Watch out for those men in hats. The twisty new sci-fi thriller “The Adjustment Bureau” may have you thinking twice about the power of those fedoras. Loosely based on a Phillip Dick short story, “The Adjustment Bureau’s” entertaining, fast-paced plot is akin to “The Matrix” and Dick’s own “Minority Report” with some Biblical overtones thrown in for good measure, and while this is a flawed effort, it’s still a thoroughly engaging portrait of free will and human destiny.
Matt Damon is David Norris, a New York City Congressman with a bright future. He gets a glimpse into his own future when he realizes that most, if not all, of his life is being controlled by a powerful, highly-secret and other-worldly organization called The Adjustment Bureau, men who wear dark suits and fedoras and have stealth-like powers to control someone’s fate. He falls in love with a dancer named Elise (Emily Blunt), but this is not according to their plan, and the Bureau (including John Slattery, Anthony Mackie and Terence Stamp) will do all they can to keep David on track.
“The Adjustment Bureau” is a malleable, imperfect thriller, made better by the absorbing performance of Damon, who ably carries the film in nearly every scene. It’s part sci-fi thriller, part love story, as a thriller it works much better than the romantic angles that seem incorporated into the story to draw a female audience. First-time director serviceably handles the material, though a stronger, more experienced director could’ve brought out a few more nuances of Dick’s story, which seems very, very familiar to his own “Minority Report."

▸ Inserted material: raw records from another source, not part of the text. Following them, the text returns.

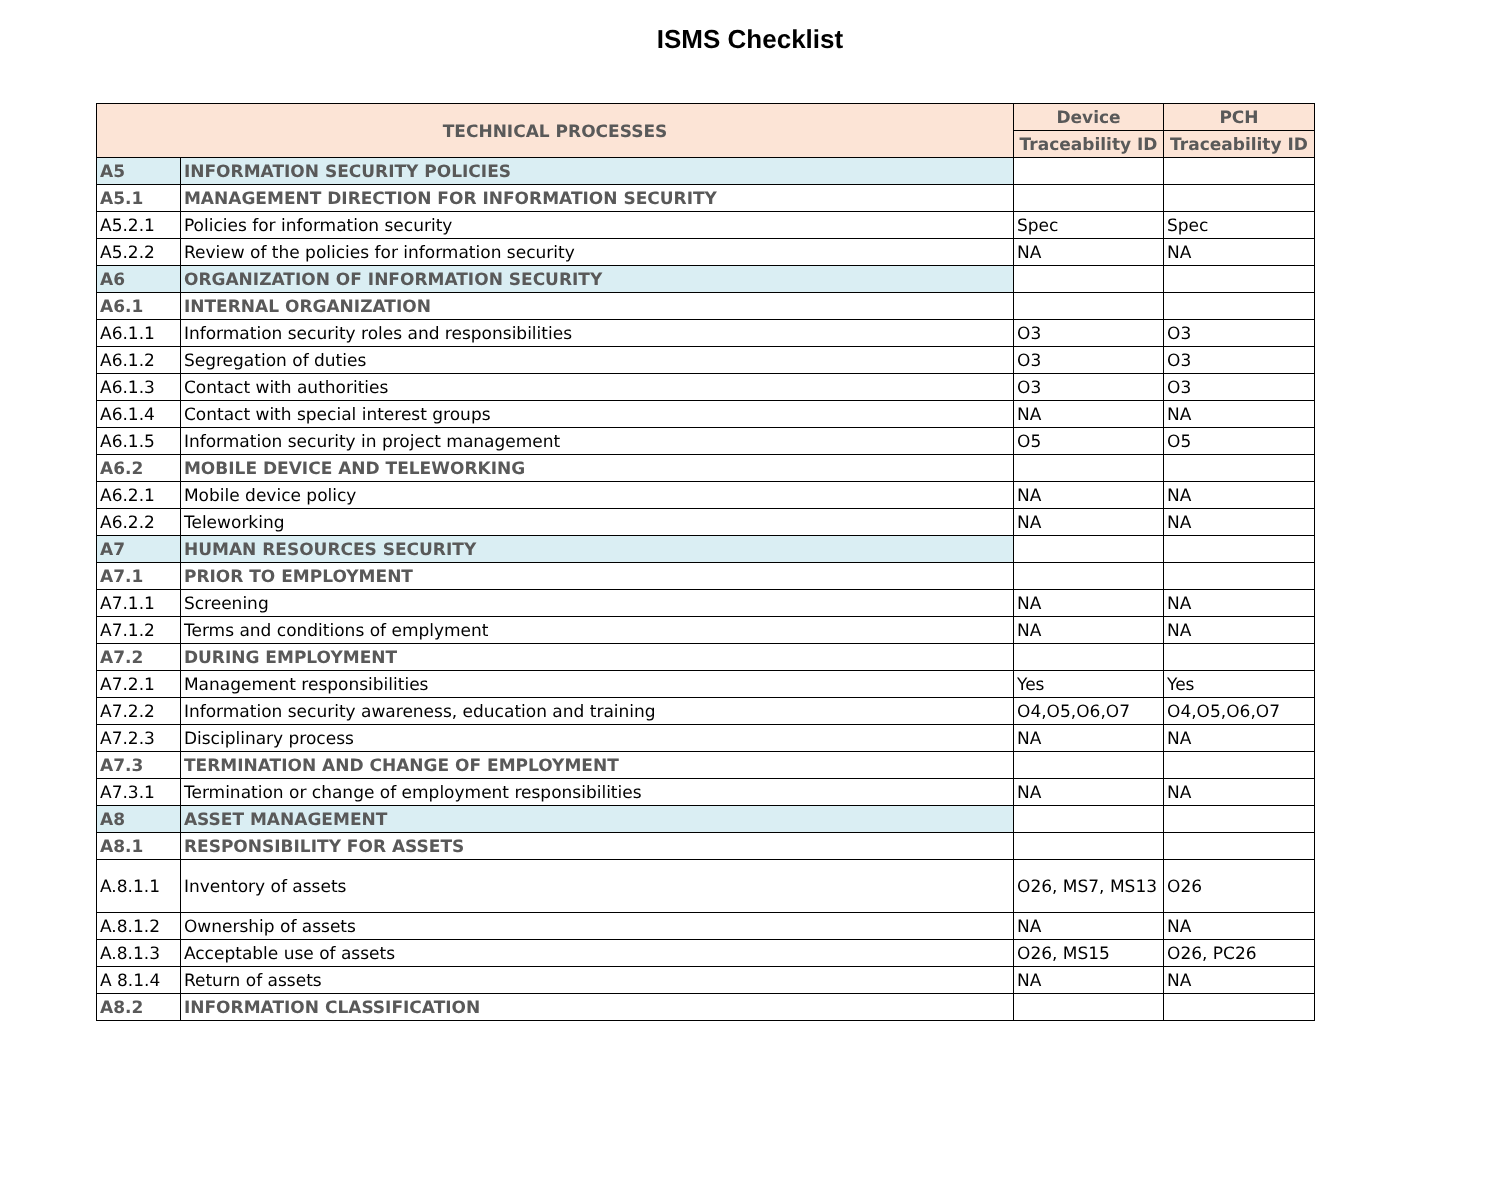ISMS Checklist
| TECHNICAL PROCESSES | | Device | PCH |
| --- | --- | --- | --- |
| | | Traceability ID | Traceability ID |
| A5 | INFORMATION SECURITY POLICIES | | |
| A5.1 | MANAGEMENT DIRECTION FOR INFORMATION SECURITY | | |
| A5.2.1 | Policies for information security | Spec | Spec |
| A5.2.2 | Review of the policies for information security | NA | NA |
| A6 | ORGANIZATION OF INFORMATION SECURITY | | |
| A6.1 | INTERNAL ORGANIZATION | | |
| A6.1.1 | Information security roles and responsibilities | O3 | O3 |
| A6.1.2 | Segregation of duties | O3 | O3 |
| A6.1.3 | Contact with authorities | O3 | O3 |
| A6.1.4 | Contact with special interest groups | NA | NA |
| A6.1.5 | Information security in project management | O5 | O5 |
| A6.2 | MOBILE DEVICE AND TELEWORKING | | |
| A6.2.1 | Mobile device policy | NA | NA |
| A6.2.2 | Teleworking | NA | NA |
| A7 | HUMAN RESOURCES SECURITY | | |
| A7.1 | PRIOR TO EMPLOYMENT | | |
| A7.1.1 | Screening | NA | NA |
| A7.1.2 | Terms and conditions of emplyment | NA | NA |
| A7.2 | DURING EMPLOYMENT | | |
| A7.2.1 | Management responsibilities | Yes | Yes |
| A7.2.2 | Information security awareness, education and training | O4,O5,O6,O7 | O4,O5,O6,O7 |
| A7.2.3 | Disciplinary process | NA | NA |
| A7.3 | TERMINATION AND CHANGE OF EMPLOYMENT | | |
| A7.3.1 | Termination or change of employment responsibilities | NA | NA |
| A8 | ASSET MANAGEMENT | | |
| A8.1 | RESPONSIBILITY FOR ASSETS | | |
| A.8.1.1 | Inventory of assets | O26, MS7, MS13 | O26 |
| A.8.1.2 | Ownership of assets | NA | NA |
| A.8.1.3 | Acceptable use of assets | O26, MS15 | O26, PC26 |
| A 8.1.4 | Return of assets | NA | NA |
| A8.2 | INFORMATION CLASSIFICATION | | |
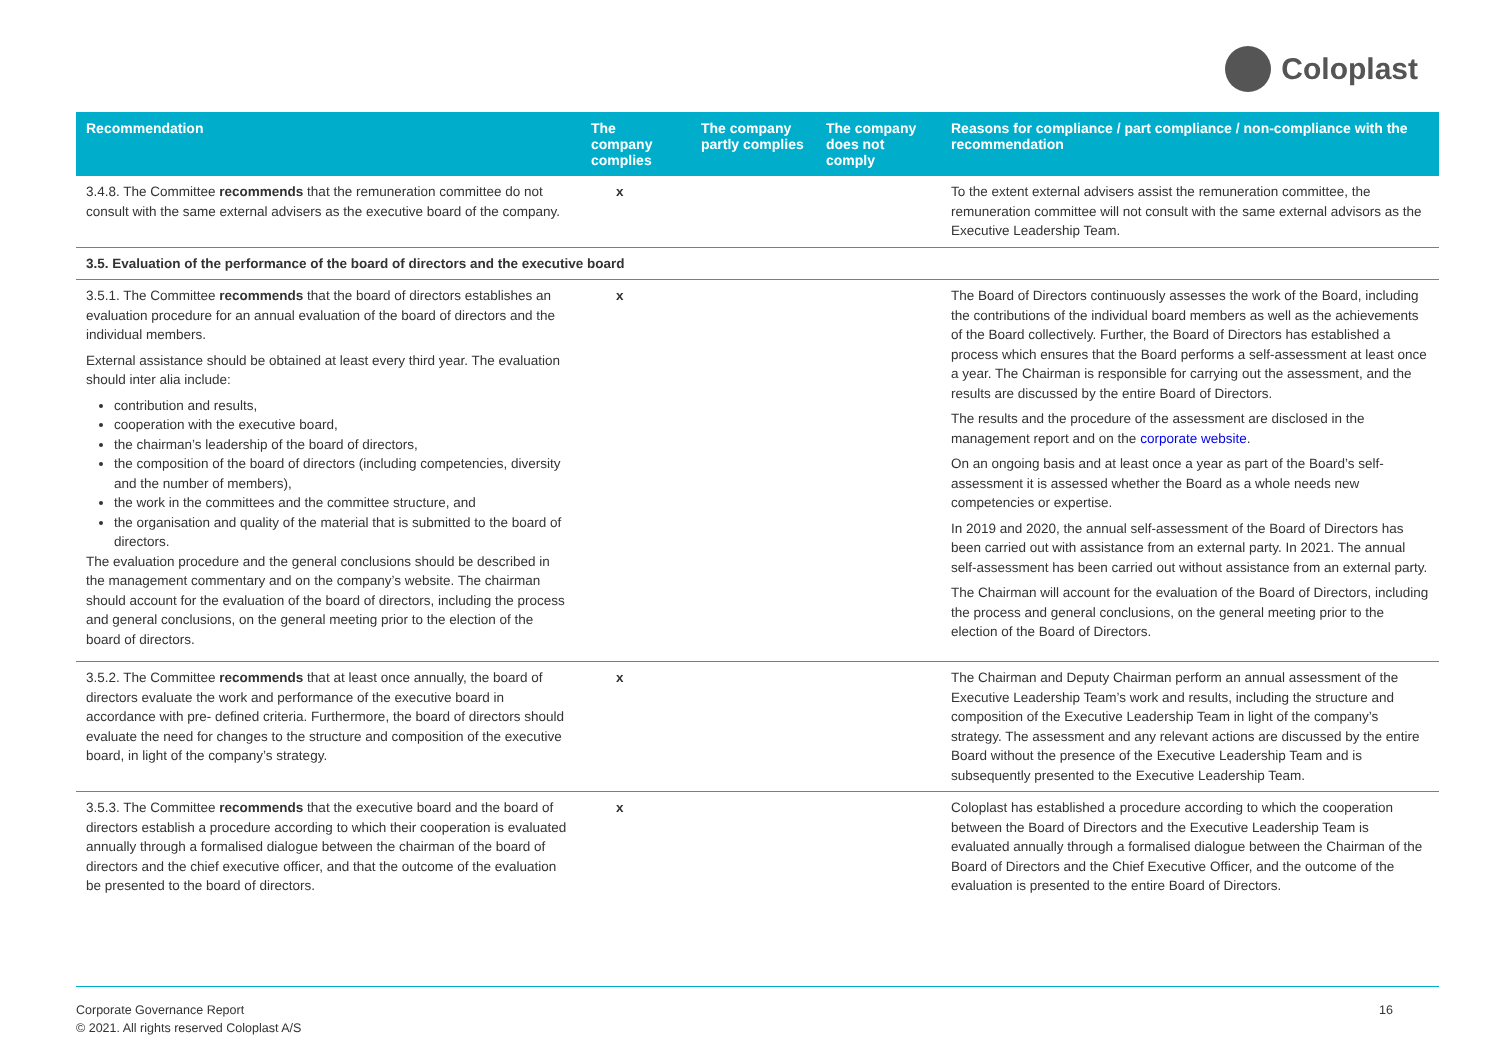Coloplast
| Recommendation | The company complies | The company partly complies | The company does not comply | Reasons for compliance / part compliance / non-compliance with the recommendation |
| --- | --- | --- | --- | --- |
| 3.4.8. The Committee recommends that the remuneration committee do not consult with the same external advisers as the executive board of the company. | x | | | To the extent external advisers assist the remuneration committee, the remuneration committee will not consult with the same external advisors as the Executive Leadership Team. |
| 3.5. Evaluation of the performance of the board of directors and the executive board | | | | |
| 3.5.1. The Committee recommends that the board of directors establishes an evaluation procedure for an annual evaluation of the board of directors and the individual members. External assistance should be obtained at least every third year. The evaluation should inter alia include: contribution and results, cooperation with the executive board, the chairman’s leadership of the board of directors, the composition of the board of directors (including competencies, diversity and the number of members), the work in the committees and the committee structure, and the organisation and quality of the material that is submitted to the board of directors. The evaluation procedure and the general conclusions should be described in the management commentary and on the company’s website. The chairman should account for the evaluation of the board of directors, including the process and general conclusions, on the general meeting prior to the election of the board of directors. | x | | | The Board of Directors continuously assesses the work of the Board, including the contributions of the individual board members as well as the achievements of the Board collectively. Further, the Board of Directors has established a process which ensures that the Board performs a self-assessment at least once a year. The Chairman is responsible for carrying out the assessment, and the results are discussed by the entire Board of Directors. The results and the procedure of the assessment are disclosed in the management report and on the corporate website . On an ongoing basis and at least once a year as part of the Board’s self-assessment it is assessed whether the Board as a whole needs new competencies or expertise. In 2019 and 2020, the annual self-assessment of the Board of Directors has been carried out with assistance from an external party. In 2021. The annual self-assessment has been carried out without assistance from an external party. The Chairman will account for the evaluation of the Board of Directors, including the process and general conclusions, on the general meeting prior to the election of the Board of Directors. |
| 3.5.2. The Committee recommends that at least once annually, the board of directors evaluate the work and performance of the executive board in accordance with pre- defined criteria. Furthermore, the board of directors should evaluate the need for changes to the structure and composition of the executive board, in light of the company’s strategy. | x | | | The Chairman and Deputy Chairman perform an annual assessment of the Executive Leadership Team’s work and results, including the structure and composition of the Executive Leadership Team in light of the company’s strategy. The assessment and any relevant actions are discussed by the entire Board without the presence of the Executive Leadership Team and is subsequently presented to the Executive Leadership Team. |
| 3.5.3. The Committee recommends that the executive board and the board of directors establish a procedure according to which their cooperation is evaluated annually through a formalised dialogue between the chairman of the board of directors and the chief executive officer, and that the outcome of the evaluation be presented to the board of directors. | x | | | Coloplast has established a procedure according to which the cooperation between the Board of Directors and the Executive Leadership Team is evaluated annually through a formalised dialogue between the Chairman of the Board of Directors and the Chief Executive Officer, and the outcome of the evaluation is presented to the entire Board of Directors. |
Corporate Governance Report
© 2021. All rights reserved Coloplast A/S
16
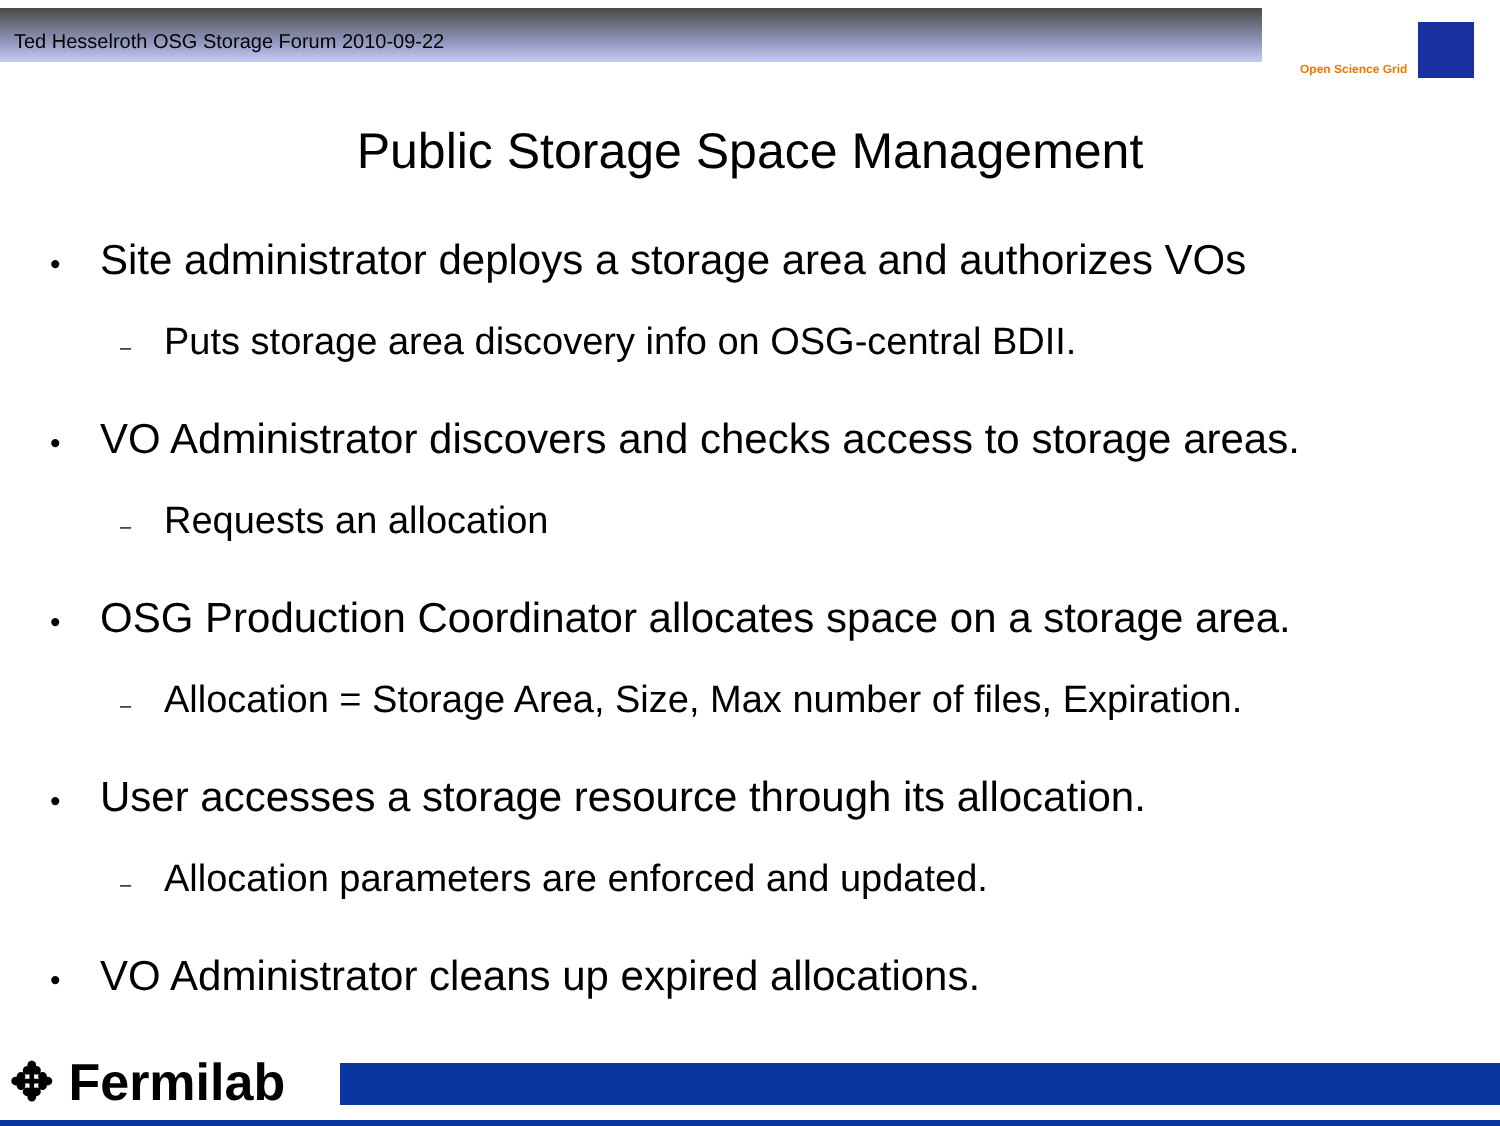Ted Hesselroth OSG Storage Forum 2010-09-22
Open Science Grid
Public Storage Space Management
• Site administrator deploys a storage area and authorizes VOs
– Puts storage area discovery info on OSG-central BDII.
• VO Administrator discovers and checks access to storage areas.
– Requests an allocation
• OSG Production Coordinator allocates space on a storage area.
– Allocation = Storage Area, Size, Max number of files, Expiration.
• User accesses a storage resource through its allocation.
– Allocation parameters are enforced and updated.
• VO Administrator cleans up expired allocations.
✥ Fermilab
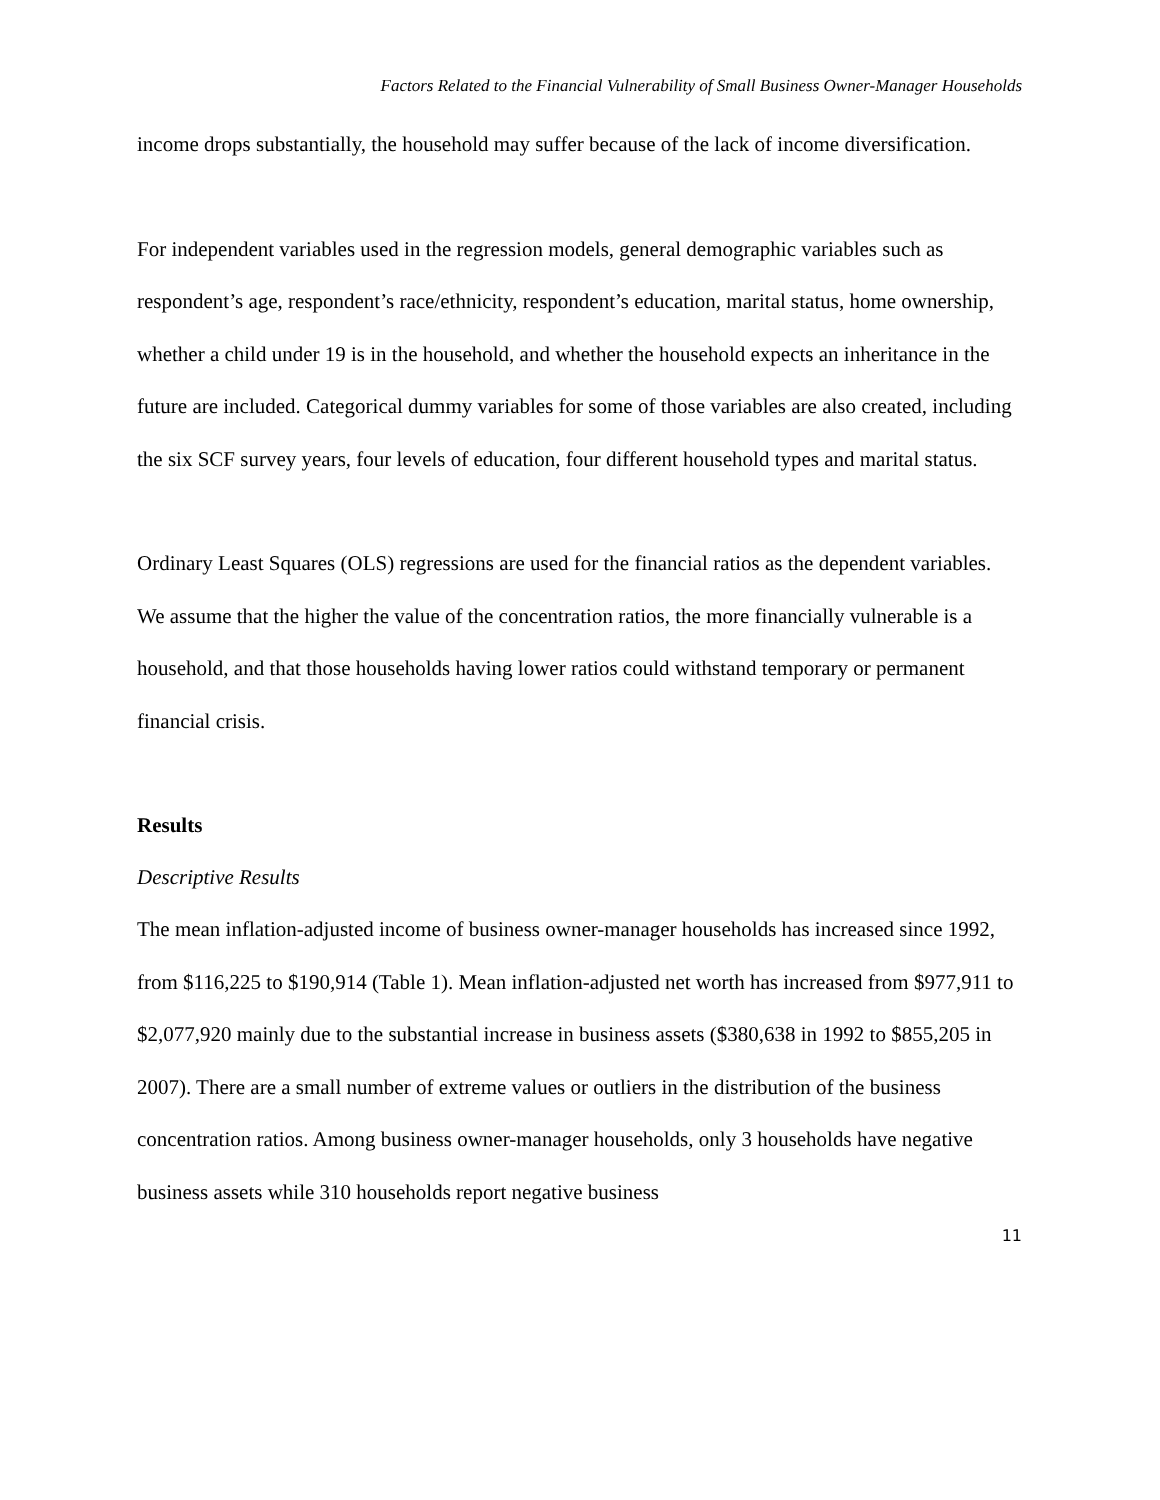Factors Related to the Financial Vulnerability of Small Business Owner-Manager Households
income drops substantially, the household may suffer because of the lack of income diversification.
For independent variables used in the regression models, general demographic variables such as respondent’s age, respondent’s race/ethnicity, respondent’s education, marital status, home ownership, whether a child under 19 is in the household, and whether the household expects an inheritance in the future are included. Categorical dummy variables for some of those variables are also created, including the six SCF survey years, four levels of education, four different household types and marital status.
Ordinary Least Squares (OLS) regressions are used for the financial ratios as the dependent variables. We assume that the higher the value of the concentration ratios, the more financially vulnerable is a household, and that those households having lower ratios could withstand temporary or permanent financial crisis.
Results
Descriptive Results
The mean inflation-adjusted income of business owner-manager households has increased since 1992, from $116,225 to $190,914 (Table 1). Mean inflation-adjusted net worth has increased from $977,911 to $2,077,920 mainly due to the substantial increase in business assets ($380,638 in 1992 to $855,205 in 2007). There are a small number of extreme values or outliers in the distribution of the business concentration ratios. Among business owner-manager households, only 3 households have negative business assets while 310 households report negative business
11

Damon’s engaging performance is the best thing about the film, and he’s well-supported by Blunt, “Mad Men’s” Slattery, a warm performance by “The Hurt Locker’s” Mackie and an deliciously evil performance by the always enjoyable British legend Stamp. You have a sense of where the plot will go, and the ending is a bit unsatisfying and even anti-climactic considering how much time is spent getting there.
But Damon and company entertain quite well, and they easily draw you into the story before you can say “time machine.” “The Adjustment Bureau” is worth the effort for sci-fi fans and non-fans alike, just stay with it and watch out for anyone wearing a hat.